Den Skulpturen von Cy Twombly merkt man an, daß sie ohne Produktionsdruck entstanden sind. Eine Kunstharzfigur und sechs schmale, luftig-leichte Bronzegüsse, von der Abendsonne patiniert. Schlammige Feldkarren neben grazilen Fächern. Während der Amerikaner nach seinem Rom-Aufenthalt 1987 einen Saal des italienischen Biennale-Pavillons mit großformatig weiß-grün bekrittelten Landschaftsbildern füllen konnte, ist das Arrangement in der Galerie Max Hetzler atmosphärisch viel privater ausgefallen. Jede der zwischen 1978 und 1990 entstandenen Skulpturen erscheint als individueller Ausschnitt des mittlerweile vier Jahrzehnte sich entwickelnden Werkes, dessen Spannung in der Auseinandersetzung um künstlerische Form und die Eigendynamik der Materie liegt. Selbst in der Natur der Dinge findet sich die abstrakt eingeschriebene Signatur Twomblys, fast jeder Guß ist aufgerauht, von Poren übersät und minutiös zerklüftet. Der so gestaltete Gegenstand fügt sich zwar ins idyllische Arkadien, wo Natur nicht anders als Kultur zu denken war – aber es ist auch der beschädigte Traum von einer bäuerlichen Landschaft am Rand der Moderne, in der die Satellitenschüssel bereits erfunden ist.

Bis 22.7., Di-Sa 11-18 Uhr, Zimmerstraße 88.

Im 3. Stock des Glockenturms der Parochialkirche soll man ein leises Knarren vernehmen. Doch es surrt nur ein Lüfter, der den schlecht isolierten Raum trockenhält. Immerhin schadet es der Installation von Gertraud M. Zott nicht – obwohl „Systemimmanente Variationen II“ mit dem Wechsel von feuchtem Boden und trockener Luft spielt. Zott hat 31 Baumschoten der afrikanischen Akazie im nassen Zustand eingegipst und auf mattgrauen Holzplatten ausgelegt. Einmal aufgetrocknet, krümmen sich die bohnenförmigen, bis 75cm langen Fruchthülsen mit ungeheurer Wucht und rollen sich zu Spiralen auf. In der Natur durchlaufen die Schoten diesen Prozeß bei der Vermehrung. Hier nun wird die holzige Schale zum Produzenten eigenwilliger Objekte, die sich in Verbindung mit dem unter Druck auseinanderbrechenden Gips ergeben. Man fühlt sich an Arte-Povera-Fundstücke erinnert, mit denen Jannis Kounellis arbeitet. Doch Zott überläßt das Geschick ganz der Pflanze. Jede Veränderung des Raumklimas formt sich am empfindlich reagierenden Gegenstand ab. Die Schwelle der Kunst zum Leben ist in der gegenstrebigen Fügung von bildhauerisch angeschmiegtem Material und der kaum zu bändigenden Natur bedenklich abgesenkt.

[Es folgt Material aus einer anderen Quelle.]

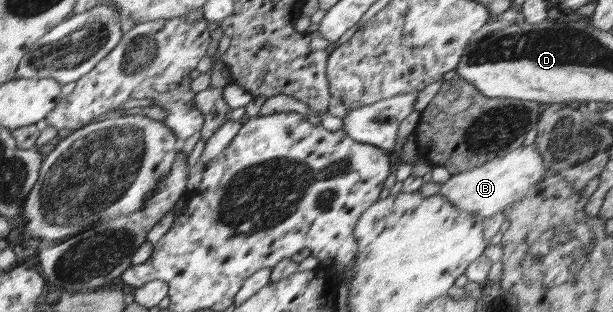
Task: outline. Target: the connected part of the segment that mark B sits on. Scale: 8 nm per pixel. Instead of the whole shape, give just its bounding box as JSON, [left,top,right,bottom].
[439,145,550,220]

Bis 30.6., Do-So 14-18 Uhr, Klosterstraße 67.

Ob Jayce Salloum mit seiner Installation „Kan ya ma kan / There was and there was not“ im Künstlerhaus Bethanien die Schwelle zwischen Okzident und Orient absenken möchte, scheint fraglich. Der in New York lebende libanesische Video-Macher hat ein Archiv aus abertausend Zetteln, Filmen, historischem Material, Fotoreproduktionen und süßen Bonbon-Mitbringseln aus dem West-Libanon zusammengetragen, das für ihn eine Art „begehbare CD-ROM“ zur heutigen Situation im Palästina-Konflikt darstellt. Kulturanthropologisch korrekt liest er mit Edward B. Said die Dokumente der frühen Kreuzzüge zu Berichten über den Einmarsch der israelischen Armee quer; oder er vergleicht alte Stiche, auf denen westliche Künstler exotische Tiere und verschleierte Menschen bei der Darstellung des Fremden nicht trennen können. Das überbordende Archiv ist in seiner verwinkelten, wühltischartigen Form auch ein Kommentar zum westlichen Klassifikationsdrang. Orientierung bietet vor allem eine durchlaufende Polaroid- Reihe, die Bekannte von Salloum und alltägliche Begebenheiten zeigt. So ist der Schritt zwischen Wohnzimmer und historischem Feld oft nur sehr klein.